Problem description>
Format the listing, from its first line through the line containing "True or false: DIEOFF", as a JSON list of strings with one string per line and blank lines left out.

Source material>

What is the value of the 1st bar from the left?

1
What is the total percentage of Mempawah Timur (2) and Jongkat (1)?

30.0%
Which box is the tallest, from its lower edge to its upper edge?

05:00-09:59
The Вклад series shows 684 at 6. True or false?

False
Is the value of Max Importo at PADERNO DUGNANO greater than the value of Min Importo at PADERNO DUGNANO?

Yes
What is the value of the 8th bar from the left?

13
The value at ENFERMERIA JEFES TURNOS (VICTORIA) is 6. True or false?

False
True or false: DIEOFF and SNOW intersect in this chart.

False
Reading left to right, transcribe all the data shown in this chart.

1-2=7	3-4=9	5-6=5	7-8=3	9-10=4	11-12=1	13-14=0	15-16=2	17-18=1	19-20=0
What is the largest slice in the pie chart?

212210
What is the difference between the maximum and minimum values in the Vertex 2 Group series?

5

Final answer>
[
  "What is the value of the 1st bar from the left?",
  "1",
  "What is the total percentage of Mempawah Timur (2) and Jongkat (1)?",
  "30.0%",
  "Which box is the tallest, from its lower edge to its upper edge?",
  "05:00-09:59",
  "The Вклад series shows 684 at 6. True or false?",
  "False",
  "Is the value of Max Importo at PADERNO DUGNANO greater than the value of Min Importo at PADERNO DUGNANO?",
  "Yes",
  "What is the value of the 8th bar from the left?",
  "13",
  "The value at ENFERMERIA JEFES TURNOS (VICTORIA) is 6. True or false?",
  "False",
  "True or false: DIEOFF and SNOW intersect in this chart."
]